Aim of the task: Each line in the data holding "center" should be listed.

Data shown:

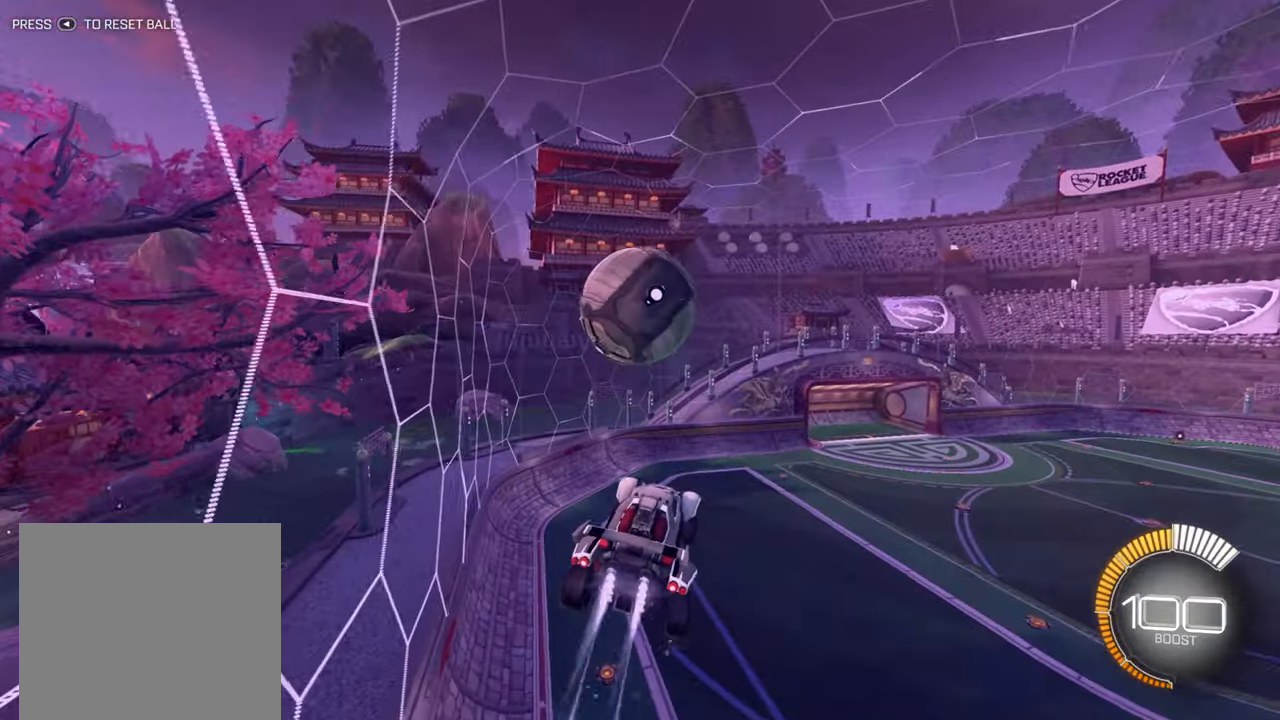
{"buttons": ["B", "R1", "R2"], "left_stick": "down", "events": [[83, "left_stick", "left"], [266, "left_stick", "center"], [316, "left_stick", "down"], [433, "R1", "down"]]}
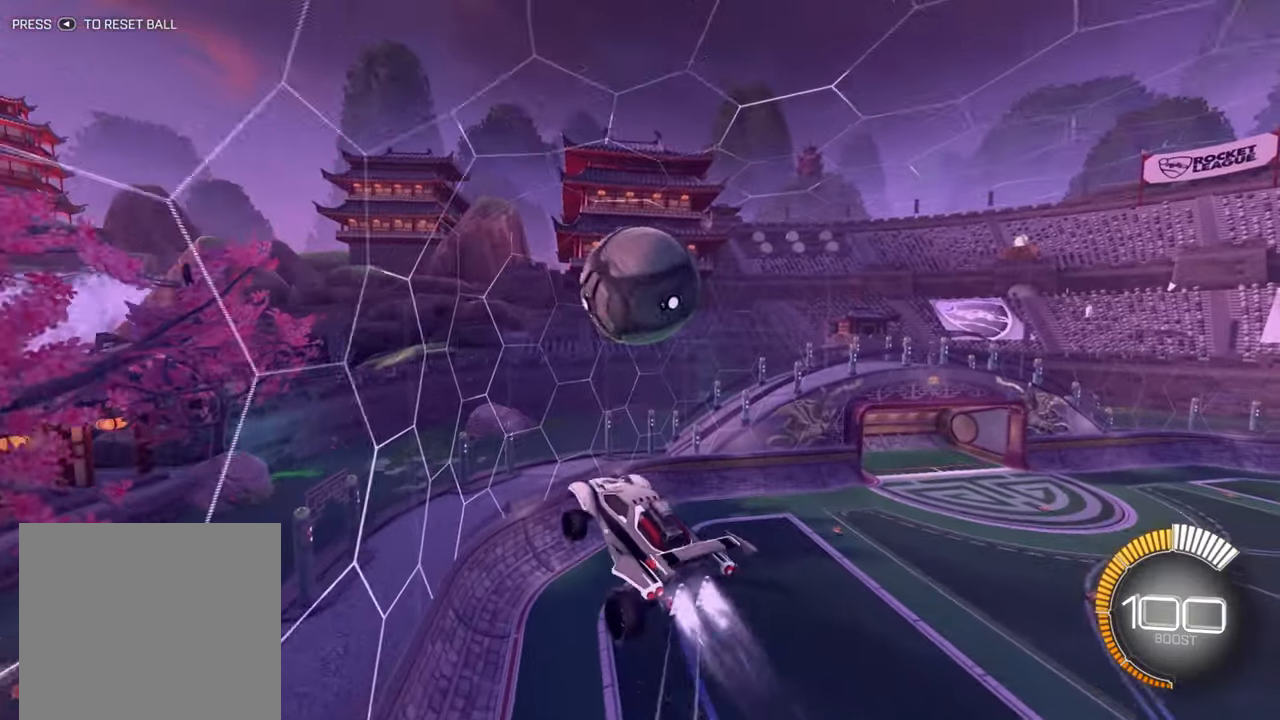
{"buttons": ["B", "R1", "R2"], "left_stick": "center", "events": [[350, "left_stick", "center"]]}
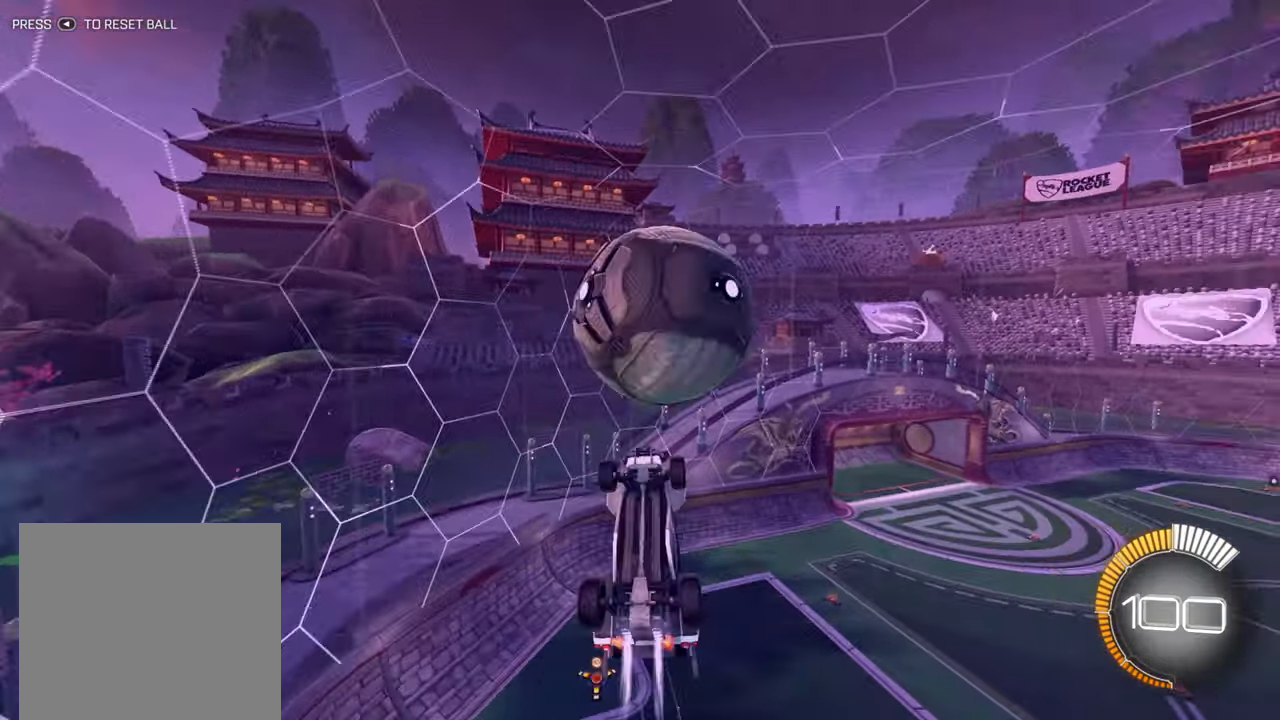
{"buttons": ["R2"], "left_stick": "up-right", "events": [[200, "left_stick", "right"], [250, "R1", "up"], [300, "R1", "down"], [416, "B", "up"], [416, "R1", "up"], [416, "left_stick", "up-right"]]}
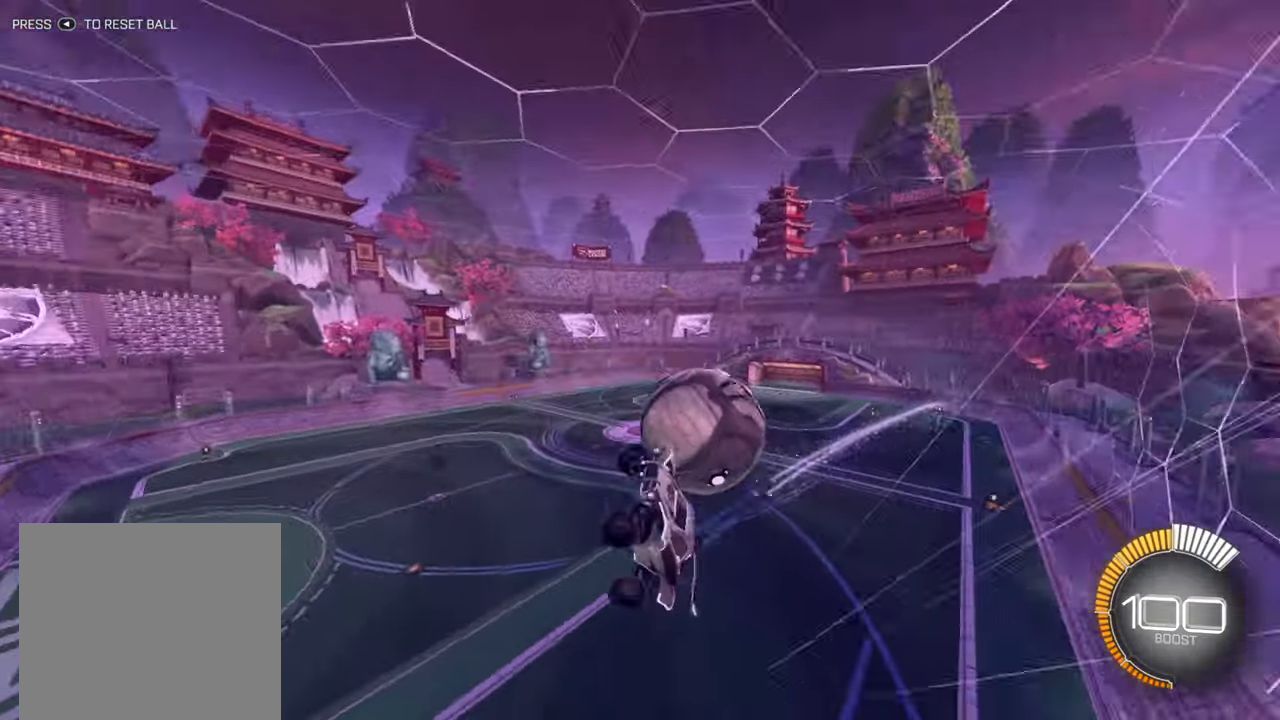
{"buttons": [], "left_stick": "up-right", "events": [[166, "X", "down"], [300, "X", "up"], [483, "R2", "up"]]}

Exercise answer:
{"buttons": ["B", "R1", "R2"], "left_stick": "down", "events": [[83, "left_stick", "left"], [266, "left_stick", "center"], [316, "left_stick", "down"], [433, "R1", "down"]]}
{"buttons": ["B", "R1", "R2"], "left_stick": "center", "events": [[350, "left_stick", "center"]]}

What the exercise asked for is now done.